◆ **What is expected**: Retype the text that follows each picture in the entries below, character for character and with the original line breaks, and omit the pictures.

◆ **The data**:
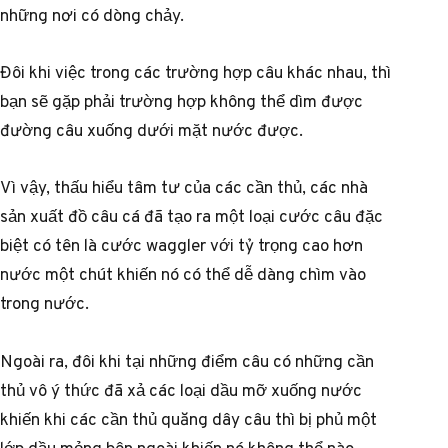
những nơi có dòng chảy.
Đôi khi việc trong các trường hợp câu khác nhau, thì
bạn sẽ gặp phải trường hợp không thể dìm được
đường câu xuống dưới mặt nước được.
Vì vậy, thấu hiểu tâm tư của các cần thủ, các nhà
sản xuất đồ câu cá đã tạo ra một loại cước câu đặc
biệt có tên là cước waggler với tỷ trọng cao hơn
nước một chút khiến nó có thể dễ dàng chìm vào
trong nước.
Ngoài ra, đôi khi tại những điểm câu có những cần
thủ vô ý thức đã xả các loại dầu mỡ xuống nước
khiến khi các cần thủ quăng dây câu thì bị phủ một
lớp dầu mỏng bên ngoài khiến nó không thể nào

◆ **Your response**:
những nơi có dòng chảy.
Đôi khi việc trong các trường hợp câu khác nhau, thì
bạn sẽ gặp phải trường hợp không thể dìm được
đường câu xuống dưới mặt nước được.
Vì vậy, thấu hiểu tâm tư của các cần thủ, các nhà
sản xuất đồ câu cá đã tạo ra một loại cước câu đặc
biệt có tên là cước waggler với tỷ trọng cao hơn
nước một chút khiến nó có thể dễ dàng chìm vào
trong nước.
Ngoài ra, đôi khi tại những điểm câu có những cần
thủ vô ý thức đã xả các loại dầu mỡ xuống nước
khiến khi các cần thủ quăng dây câu thì bị phủ một
lớp dầu mỏng bên ngoài khiến nó không thể nào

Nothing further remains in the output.